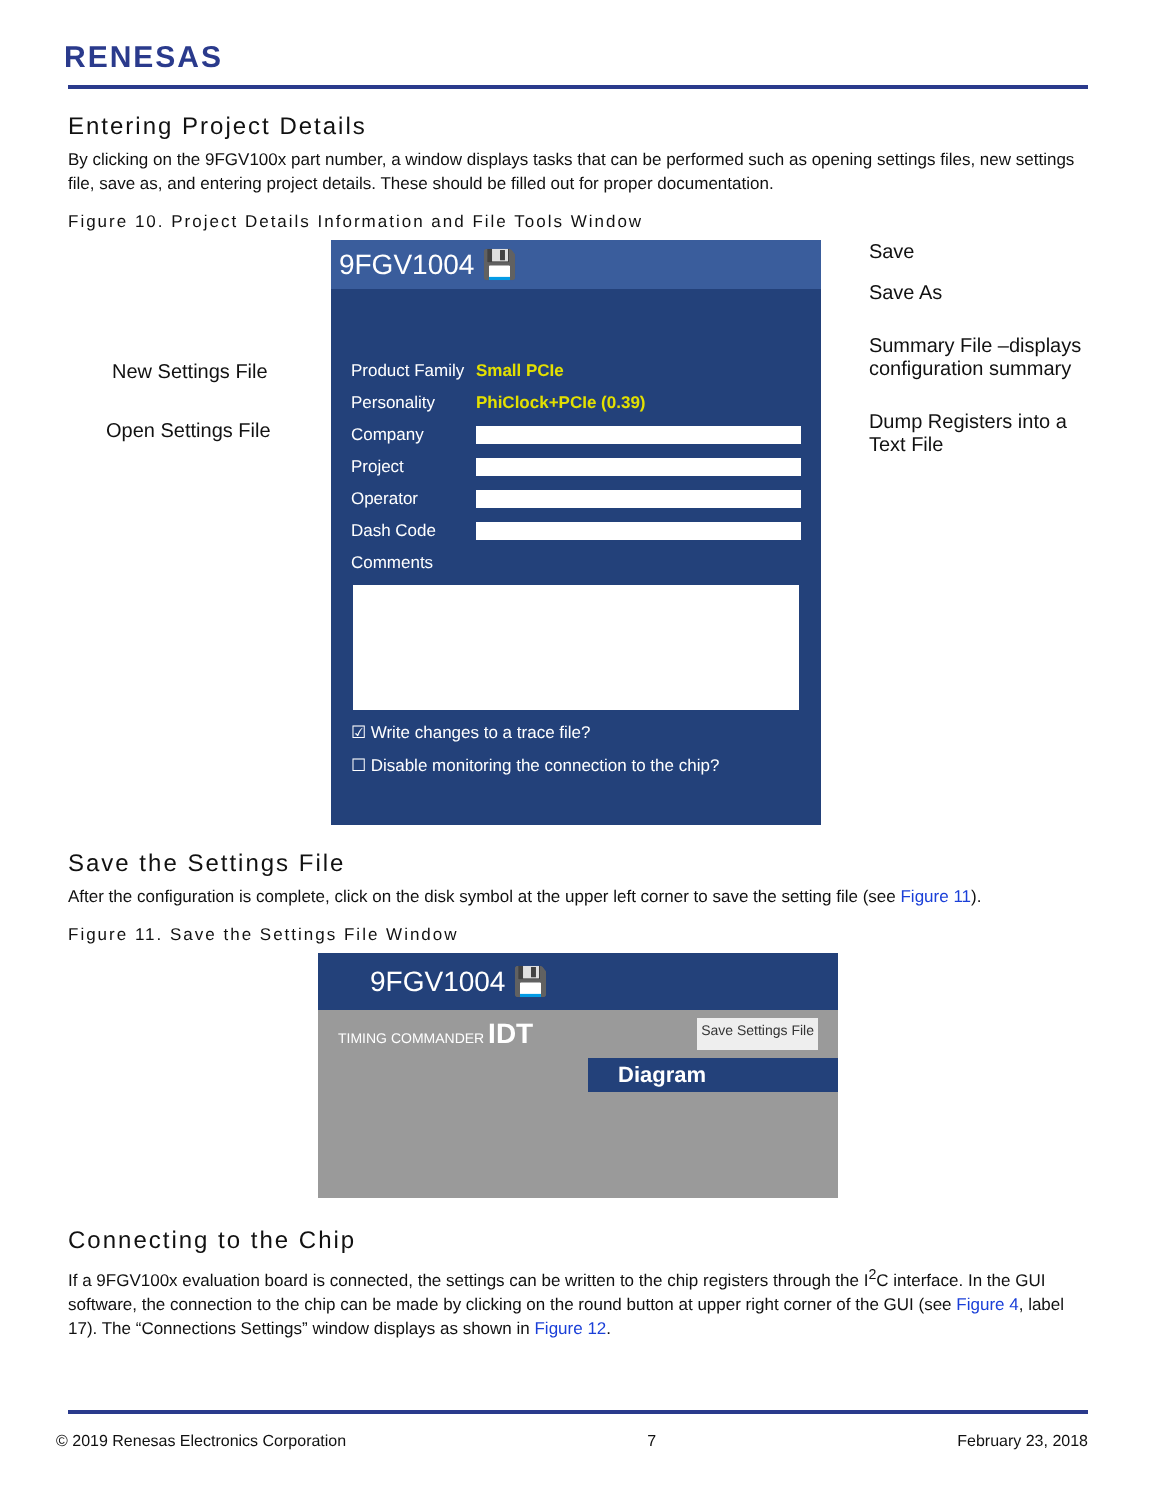RENESAS
Entering Project Details
By clicking on the 9FGV100x part number, a window displays tasks that can be performed such as opening settings files, new settings file, save as, and entering project details. These should be filled out for proper documentation.
Figure 10. Project Details Information and File Tools Window
New Settings File
Open Settings File
9FGV1004 💾
Product Family Small PCIe
Personality PhiClock+PCIe (0.39)
Company
Project
Operator
Dash Code
Comments
☑ Write changes to a trace file?
☐ Disable monitoring the connection to the chip?
Save
Save As
Summary File –displays configuration summary
Dump Registers into a Text File
Save the Settings File
After the configuration is complete, click on the disk symbol at the upper left corner to save the setting file (see Figure 11).
Figure 11. Save the Settings File Window
9FGV1004 💾
TIMING COMMANDER IDT Save Settings File
Diagram
Connecting to the Chip
If a 9FGV100x evaluation board is connected, the settings can be written to the chip registers through the I<sup>2</sup>C interface. In the GUI software, the connection to the chip can be made by clicking on the round button at upper right corner of the GUI (see Figure 4, label 17). The “Connections Settings” window displays as shown in Figure 12.
© 2019 Renesas Electronics Corporation 7 February 23, 2018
━━━━
** INSTRUCTIONS FOR THE TASK **
Beginning with the line that holds "Connecting to the Chip" and ending with the last line of the material, output each line exactly and nothing beyond them.

** WORKED SOLUTION **
Connecting to the Chip
If a 9FGV100x evaluation board is connected, the settings can be written to the chip registers through the I<sup>2</sup>C interface. In the GUI software, the connection to the chip can be made by clicking on the round button at upper right corner of the GUI (see Figure 4, label 17). The “Connections Settings” window displays as shown in Figure 12.
© 2019 Renesas Electronics Corporation 7 February 23, 2018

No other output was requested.